Bien qu’il n’y a pas de quoi festoyer pour le Québec, Luc Lavoie pense tout de même que les contribuables sont du côté des gagnants puisqu’ils «sauvent leur placement».

«Je commençais à être drôlement inquiet du 1,3 milliard de dollars [d’investissement public], de la façon dont ça s’en allait. On n’en verrait plus jamais la couleur et qu’on passerait dans le tordeur... Quand le gouvernement du Québec aura le loisir de s’en départir, ce placement pourrait valoir quasiment 2 milliards», explique le jouteur.

Les dirigeants de Bombardier ont aussi de bonnes raisons de se réjouir de cette transaction, soutient Luc Lavoie. Ceux-ci «ont sauvé les meubles», tout en respectant leur mandat de livrer «de la grosse valeur aux actionnaires».

La C Series, le Québec aéronautique et... Donald Trump sont les gagnants de la vente du programme de Bombardier, selon l’analyse de Bernard Drainville.

«On a sauvé la C Series, soupire-t-il. Il va s’en vendre des avions et il va s’en fabriquer.»

Il est toutefois plus réticent à parler du Québec aéronautique comme d’un véritable gagnant. «Disons qu’on n’est pas perdant, on continue à vivre. Mais avec quelles perspectives de croissance? On en reparlera.»

Et Donald Trump? «Il sort gagnant, car pour contourner les droits compensatoires, il a fallu que Bombardier et Airbus annoncent dans leur deal qu’ils vont construire une usine en Alabama, où seront construits les avions de la C Series destinés au marché américain.

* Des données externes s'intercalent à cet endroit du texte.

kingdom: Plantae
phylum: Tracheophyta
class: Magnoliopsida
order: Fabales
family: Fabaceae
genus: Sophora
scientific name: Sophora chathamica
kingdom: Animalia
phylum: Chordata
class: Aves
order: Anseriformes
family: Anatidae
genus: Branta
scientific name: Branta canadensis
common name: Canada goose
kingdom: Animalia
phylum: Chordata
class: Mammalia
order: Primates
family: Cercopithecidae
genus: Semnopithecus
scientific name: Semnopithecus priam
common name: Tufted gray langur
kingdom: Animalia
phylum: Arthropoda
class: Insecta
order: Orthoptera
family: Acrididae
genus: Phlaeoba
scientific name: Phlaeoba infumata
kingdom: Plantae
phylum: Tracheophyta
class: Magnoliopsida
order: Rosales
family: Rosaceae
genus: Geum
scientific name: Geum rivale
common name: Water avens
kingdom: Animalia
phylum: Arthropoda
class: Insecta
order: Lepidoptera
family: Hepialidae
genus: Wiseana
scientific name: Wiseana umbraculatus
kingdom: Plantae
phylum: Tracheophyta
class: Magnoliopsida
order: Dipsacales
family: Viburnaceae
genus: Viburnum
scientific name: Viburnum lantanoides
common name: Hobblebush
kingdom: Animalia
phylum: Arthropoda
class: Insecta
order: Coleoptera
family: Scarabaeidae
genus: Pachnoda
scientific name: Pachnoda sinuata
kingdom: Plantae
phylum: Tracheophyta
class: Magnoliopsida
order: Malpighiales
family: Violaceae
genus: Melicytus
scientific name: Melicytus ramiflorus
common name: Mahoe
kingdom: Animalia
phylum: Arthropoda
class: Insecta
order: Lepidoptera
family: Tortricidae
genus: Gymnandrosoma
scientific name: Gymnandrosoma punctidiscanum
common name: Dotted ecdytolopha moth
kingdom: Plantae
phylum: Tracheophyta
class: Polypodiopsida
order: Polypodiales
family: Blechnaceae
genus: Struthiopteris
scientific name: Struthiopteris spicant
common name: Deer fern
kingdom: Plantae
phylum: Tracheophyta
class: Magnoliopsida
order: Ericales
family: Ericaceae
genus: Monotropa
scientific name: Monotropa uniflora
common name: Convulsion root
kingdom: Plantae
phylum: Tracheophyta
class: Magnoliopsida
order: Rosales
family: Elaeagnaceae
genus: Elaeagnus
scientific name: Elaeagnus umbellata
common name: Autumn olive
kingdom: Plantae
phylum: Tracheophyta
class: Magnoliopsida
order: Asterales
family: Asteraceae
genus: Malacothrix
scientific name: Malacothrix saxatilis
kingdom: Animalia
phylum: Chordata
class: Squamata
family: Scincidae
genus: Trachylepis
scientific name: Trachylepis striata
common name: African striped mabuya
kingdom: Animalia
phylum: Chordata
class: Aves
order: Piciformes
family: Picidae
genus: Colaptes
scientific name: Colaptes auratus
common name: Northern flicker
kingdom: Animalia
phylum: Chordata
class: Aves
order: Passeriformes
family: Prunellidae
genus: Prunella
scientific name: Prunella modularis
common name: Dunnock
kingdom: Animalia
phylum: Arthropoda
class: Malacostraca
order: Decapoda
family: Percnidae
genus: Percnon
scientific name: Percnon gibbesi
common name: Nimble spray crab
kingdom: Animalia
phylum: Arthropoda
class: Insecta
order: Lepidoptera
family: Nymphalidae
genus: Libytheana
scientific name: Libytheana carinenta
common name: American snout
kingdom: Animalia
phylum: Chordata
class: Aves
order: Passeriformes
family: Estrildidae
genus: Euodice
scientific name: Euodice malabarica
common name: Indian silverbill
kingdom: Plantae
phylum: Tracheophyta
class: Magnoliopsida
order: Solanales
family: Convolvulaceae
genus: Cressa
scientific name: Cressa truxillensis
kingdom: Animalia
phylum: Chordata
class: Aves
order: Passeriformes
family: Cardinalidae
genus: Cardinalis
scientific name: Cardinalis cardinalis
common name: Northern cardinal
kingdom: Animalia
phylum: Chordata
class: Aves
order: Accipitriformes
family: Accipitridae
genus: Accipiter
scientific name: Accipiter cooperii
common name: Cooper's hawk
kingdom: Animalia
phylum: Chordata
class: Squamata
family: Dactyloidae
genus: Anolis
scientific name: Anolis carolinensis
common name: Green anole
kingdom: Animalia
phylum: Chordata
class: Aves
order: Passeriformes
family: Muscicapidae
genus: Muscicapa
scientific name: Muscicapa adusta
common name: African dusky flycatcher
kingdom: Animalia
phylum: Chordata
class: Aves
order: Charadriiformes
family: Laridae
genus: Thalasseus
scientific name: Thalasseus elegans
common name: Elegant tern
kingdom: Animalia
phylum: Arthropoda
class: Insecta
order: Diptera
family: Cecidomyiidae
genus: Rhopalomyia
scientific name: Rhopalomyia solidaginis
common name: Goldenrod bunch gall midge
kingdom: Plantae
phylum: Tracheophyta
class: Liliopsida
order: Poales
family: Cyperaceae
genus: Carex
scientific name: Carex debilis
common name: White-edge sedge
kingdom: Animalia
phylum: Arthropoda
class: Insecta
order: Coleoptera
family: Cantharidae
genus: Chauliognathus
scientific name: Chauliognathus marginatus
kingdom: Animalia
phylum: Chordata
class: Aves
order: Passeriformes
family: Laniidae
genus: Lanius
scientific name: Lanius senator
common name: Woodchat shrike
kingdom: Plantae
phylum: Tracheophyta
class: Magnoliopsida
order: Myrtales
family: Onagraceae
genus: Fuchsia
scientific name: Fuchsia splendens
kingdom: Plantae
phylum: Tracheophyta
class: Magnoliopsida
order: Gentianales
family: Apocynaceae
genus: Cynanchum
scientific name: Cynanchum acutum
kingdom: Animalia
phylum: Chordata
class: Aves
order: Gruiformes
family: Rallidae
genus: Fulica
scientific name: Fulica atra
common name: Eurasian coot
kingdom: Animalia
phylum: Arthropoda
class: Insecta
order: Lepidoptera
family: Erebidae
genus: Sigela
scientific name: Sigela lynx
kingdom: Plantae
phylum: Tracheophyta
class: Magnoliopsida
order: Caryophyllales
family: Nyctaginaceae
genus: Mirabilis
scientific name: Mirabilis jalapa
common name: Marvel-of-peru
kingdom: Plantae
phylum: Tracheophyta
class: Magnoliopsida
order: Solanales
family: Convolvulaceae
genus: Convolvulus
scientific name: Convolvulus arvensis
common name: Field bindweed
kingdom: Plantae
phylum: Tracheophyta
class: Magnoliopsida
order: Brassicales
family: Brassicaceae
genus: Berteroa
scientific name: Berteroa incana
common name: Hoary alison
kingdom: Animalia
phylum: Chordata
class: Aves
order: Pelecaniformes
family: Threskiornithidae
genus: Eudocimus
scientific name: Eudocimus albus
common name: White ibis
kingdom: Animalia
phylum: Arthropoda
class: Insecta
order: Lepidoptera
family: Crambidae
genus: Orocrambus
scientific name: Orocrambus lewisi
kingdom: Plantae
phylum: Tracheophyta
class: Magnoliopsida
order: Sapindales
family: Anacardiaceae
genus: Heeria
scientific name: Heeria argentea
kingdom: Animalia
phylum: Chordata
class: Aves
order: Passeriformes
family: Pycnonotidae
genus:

Et Trump son credo, c’est de ramener des emplois manufacturiers aux États-Unis.» Mission accomplie.

Perdants

Le Québec et le Canada ne sont pas gagnants, fait valoir Luc Lavoie, car «c’est la deuxième fois qu’on se fait sortir du marché aéronautique de haut de gamme», en évoquant le souvenir de la mort dans les années 50 du programme Avro d’Arrow (un avion de chasse), encore bien vivant au Canada anglais.

Et il y a Bombardier. Luc Lavoie se demande comment le fleuron québécois va réussir à relever le défi qui consiste à poursuivre sa croissance. «À cause du programme de la C Series, ils avaient négligé les autres segments de l’aviation où ils étaient. Les ventes avaient périclité, les Q400, les avions d’affaires, par exemple. Ils devront se remettre là-dessus et essayer de rebâtir quelque chose de solide.»

«Le principal problème avec ce deal-là, relève Bernard Drainville, c’est qu’on pellette par en avant. On sauve la C Series, on donne de l’oxygène financier à Bombardier, qui arrête de perdre de l’argent et reste en vie. Mais le C Series va devenir un programme Airbus, c’est déjà dans l’entente. Alors, où est-ce que Bombardier va croître?» s’interroge l’ancien député du Parti québécois.

«Une stratégie qui leur pète en pleine face»

«L’autre vrai gros perdant, et j’ai une petite jouissance de le dire, c’est Boeing. On va les faire crever les Canadiens, les Québécois! On va leur taper ça 100%, 200%, 300% de surtaxes... Ils n’en vendront pas d’avions aux États-Unis.»

«Et voilà que leur ennemi juré, Airbus, arrive au secours, fait un deal avec Bombardier, annonce qu’il va aller construire les avions dans l’Alabama. Chez Boeing, la stratégie de vouloir nous faire crever vient de vous péter en pleine face», lance-t-il sur un ton hargneux.

Bernard Drainville déplore cependant que le contrôle de la C Series échappe maintenant aux intérêts nationaux.

De son côté, Luc Lavoie souhaite que le premier ministre Trudeau garde sa ligne ferme à l’endroit de Boeing en n’achetant pas de ses Super Hornets, car «la violence avec laquelle ils ont traité tout ce dossier-là est absolument inouïe».